» AUFGABENSTELLUNG:
(1) Geben Sie den Absatz des Textauszugs zur Diaz-Schule, der mit „Ermittelt wird jetzt dafür“ beginnt, als knappe Stichpunktliste wieder. Die wesentlichen Fakten müssen erhalten bleiben.
(2) Beantworten Sie anhand des Textauszugs zur Diaz-Schule kurz die folgenden Fragen:
(a) Wie viele Personen hielten sich beim Sturm im Gebäude auf?
(b) Wegen welcher Delikte wird gegen die Einsatzkräfte ermittelt, welche die Räume des Genua Social Forum und des Media Centers durchsuchten?
(c) Wie viele Verfahren gegen die DemonstrantInnen stehen noch aus?
(3) Schreiben Sie den Abschnitt des Textauszugs zur Diaz-Schule zwischen "Auch bezüglich der" und "Moment noch aus.", beide eingeschlossen, wortgetreu ab.

» TEXTAUSZUG:
=======

Genua: Vorwürfe gegen Demonstranten verpufft - Carabinieri belastet

Juristische Aufarbeitung

Von den Anschuldigungen gegen die AktivistInnen, welche während des G8 im vergangenen Juli in der Schule A. Diaz von der Polizei überfallen wurden, ist nichts übrig geblieben.

Die Schule war in der Nacht zum 22. Juli von Sondereinheiten (NOCS) der italienischen Polizei und Carabinieri brutal gestürmt worden. Von den 93 in dem Gebäude anwesenden Personen mussten über 60 auf Krankentragen, in blutdurchtränkte Tücher gewickelt, heraus getragen werden: Sie waren so schwer misshandelt worden, dass sie nicht mehr laufen konnten. Einige von ihnen waren ins Koma geprügelt worden, mehrere Personen wurden lebensgefährlich verletzt.

Ermittelt wird jetzt dafür gegen 77 an dem Einsatz beteiligte Beamte wegen Körperverletzung und in 25 Fällen wegen der Fälschung von Beweismitteln und übler Nachrede. Die offizielle Begründung für die Räumung und das brutale Vorgehen stützte sich auf vermeintliche nächtliche Steinwürfe auf Polizeiwagen aus dem Gebäude, eine Messerattacke auf einen Beamten bei Eintritt in die Schule und dort aufgefundene Molotow-Cocktails. Alles Angaben, die während der Ermittlungen keine Bestätigung fanden.

Dafür stellten aber mehrere Gutachter fest, dass der vermeintlich von einem G8-Gegner in der Diaz-Schule mit einem Messer attackierte Beamte log. Die im Eingangsbereich gefundenen Brandflaschen wurden Stunden vorher von einem Beamten auf der Straße gefunden und von den eingesetzten Polizisten gezielt in der Schule platziert. So sollten die sich dort aufhaltenden Personen kriminalisiert und das Genoa Social Forum als Schutzpatron der Ausschreitungen präsentiert werden. Der Versuch misslang, und mittlerweile geht die Genueser Staatsanwaltschaft davon aus, dass das Vorgehen von der nationalen Polizeiführung geplant wurde. Fraglich ist allerdings, ob die Verantwortung nicht noch in viel höheren Sphären liegt, schließlich war auch Vize-Premier Gianfranco Fini von der rechtsextremen AN während der Tage in der Polizeieinsatzzentrale vor Ort. Und auch der damalige Innenminister Claudio Scaloja profilierte sich rund um Genua als Hardliner. Er rechtfertigte alle Polizeieinsätze, und obwohl die höchste politische Verantwortung für das Desaster bei ihm lag, wies er jede Rücktrittsforderung kategorisch zurück. Mittlerweile musste er seinen Rücktritt allerdings auf Grund einer anderen Affäre nachholen.

Auch bezüglich der ebenfalls in der Nacht zum 22. Juli "irrtümlich" erfolgten Durchsuchung der Räume des Genua Social Forum und des Media Centers gegenüber der Diaz-Schule scheint sich ein juristisches Nachspiel anzubahnen. Dort hatte die Polizei systematisch die Computer zertrümmert und die Festplatten ohne Beschlagnahmeprotokolle faktisch entwendet. Gegen die etwa 20 beteiligten Einsatzkräfte wird wegen Sachbeschädigung und Diebstahl im schweren Fall ermittelt. Doch auch die Ermittlungen gegen die DemonstrantInnen gehen weiter. Etwa 300 offene Verfahren stehen im Moment noch aus.

=======

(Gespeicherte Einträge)
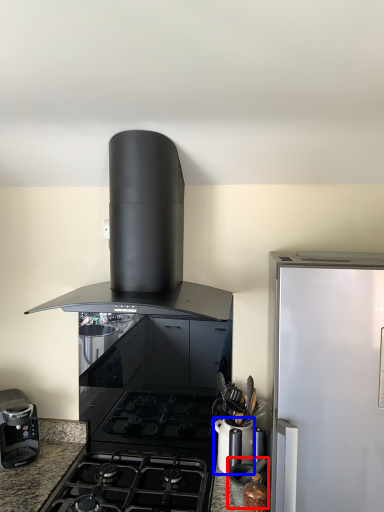
Question: Which object is closer to the camera taking this photo, appliance (highlighted by a red box) or kitchen appliance (highlighted by a blue box)?

Choices:
 (A) appliance
 (B) kitchen appliance

Answer: (A)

=======

» LÖSUNGEN DER REIHE NACH:
(1)
- Ermittlungen gegen 77 am Einsatz beteiligte Beamte wegen Körperverletzung, in 25 Fällen zusätzlich wegen Fälschung von Beweismitteln und übler Nachrede
- Offizielle Begründung für Räumung und brutales Vorgehen: angebliche nächtliche Steinwürfe aus dem Gebäude auf Polizeiwagen, eine Messerattacke auf einen Beamten beim Betreten der Schule und dort aufgefundene Molotow-Cocktails
- Keine dieser Angaben wurde durch die Ermittlungen bestätigt

(2)
(a) 93 Personen
(b) Wegen Sachbeschädigung und Diebstahls im schweren Fall
(c) Etwa 300

(3)
Auch bezüglich der ebenfalls in der Nacht zum 22. Juli "irrtümlich" erfolgten Durchsuchung der Räume des Genua Social Forum und des Media Centers gegenüber der Diaz-Schule scheint sich ein juristisches Nachspiel anzubahnen. Dort hatte die Polizei systematisch die Computer zertrümmert und die Festplatten ohne Beschlagnahmeprotokolle faktisch entwendet. Gegen die etwa 20 beteiligten Einsatzkräfte wird wegen Sachbeschädigung und Diebstahl im schweren Fall ermittelt. Doch auch die Ermittlungen gegen die DemonstrantInnen gehen weiter. Etwa 300 offene Verfahren stehen im Moment noch aus.